Microsoft’s Build Conference kicked off this morning with keynote addresses focused on Windows desktops, Windows Phone and Windows Surface. These three platforms have been unified from a development perspective, however, as Microsoft announced Windows Universal Apps during the keynote.
“With the Windows Phone 8.1 release, we brought the new Windows Runtime to phones. Now you can produce common apps across phones, PCs and tablets,” said David Treadwell, corporate vice president at Microsoft. “To enable universal Windows apps, we’ve streamlined every phase of the windows development.
“You need to reach customers across multiple devices. Windows will help you do that. We know you’ve made a huge investment in your code and you need to carry that forward. Windows will help you do that. You need to be able to deliver apps across platforms. Windows will do that.”
“You can very easily mark what code and assets you want to share,” said Gallo. “Since I built this entire thing, I want to share the entire app. It’s taking everything in my Windows 8.1 project—all the code, all the images, and even all my XAML—and moving it into my shared project. Like you, I have some third-party libraries. I used Json.NET here. We don’t assume you’re going to share, but you just move what you want to share and put it in the shared node.”
The results of his work allowed Gallo to quickly transfer a Windows-based full-screen application into a slide-to-browse Windows Phone application.
Treadwell went on to explain that Microsoft Office is being transferred to Windows Phone by becoming a universal Windows app. Kirk Koenigsbauer, corporate vice president at Microsoft Office, demonstrated the advances the Office team has been experimenting with on non-desktop platforms.

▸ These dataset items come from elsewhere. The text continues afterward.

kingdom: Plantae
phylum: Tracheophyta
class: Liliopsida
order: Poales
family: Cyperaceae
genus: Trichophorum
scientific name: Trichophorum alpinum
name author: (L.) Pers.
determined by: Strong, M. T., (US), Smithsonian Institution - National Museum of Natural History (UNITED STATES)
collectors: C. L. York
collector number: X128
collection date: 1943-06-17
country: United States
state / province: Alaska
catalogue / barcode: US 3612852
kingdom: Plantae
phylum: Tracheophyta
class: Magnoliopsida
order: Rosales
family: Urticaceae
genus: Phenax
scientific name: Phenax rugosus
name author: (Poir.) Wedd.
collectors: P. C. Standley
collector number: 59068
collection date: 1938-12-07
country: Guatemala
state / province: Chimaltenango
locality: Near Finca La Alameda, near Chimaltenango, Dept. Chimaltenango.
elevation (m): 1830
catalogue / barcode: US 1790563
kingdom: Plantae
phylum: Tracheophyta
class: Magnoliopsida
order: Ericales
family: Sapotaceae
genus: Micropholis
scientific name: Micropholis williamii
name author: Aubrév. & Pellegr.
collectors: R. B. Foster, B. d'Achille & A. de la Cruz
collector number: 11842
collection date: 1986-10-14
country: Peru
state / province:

“From a developer perspective, the Windows Runtime has been a great place for us to build highly responsive apps,” he said. “We’re trying to bring forward the experiences from Office on Win32 to the modern platform itself.”
Koenigsbauer then demonstrated how the listing of recently used documents linked to Microsoft’s Office 365 online offering, allowing desktops, phones and tablets to see the same recently used list.
Treadwell said that old applications can be ported forward to become universal Windows apps with minimal effort. A demonstration that involved porting old ADO.NET code to a Windows Tablet showed how even synchronous calls could be worked around.
Elsewhere at the show, Microsoft demonstrated Cortana, its answer to Apple’s Siri and Google’s Now service. With the release of Windows Phone 8.1, said Treadwell, developers no longer need to define a grammar for interfacing with Cortana. Rather, Cortana can discern needs from its existing cloud-based database.
Cortana is based on the character from the Halo series of games.
Windows Phone 8.1 will also include dozens of new features for developers. New video-editing capabilities will be available. Developers will also have the ability to poll background triggers. These triggers will allow applications to respond to push notifications and geofencing.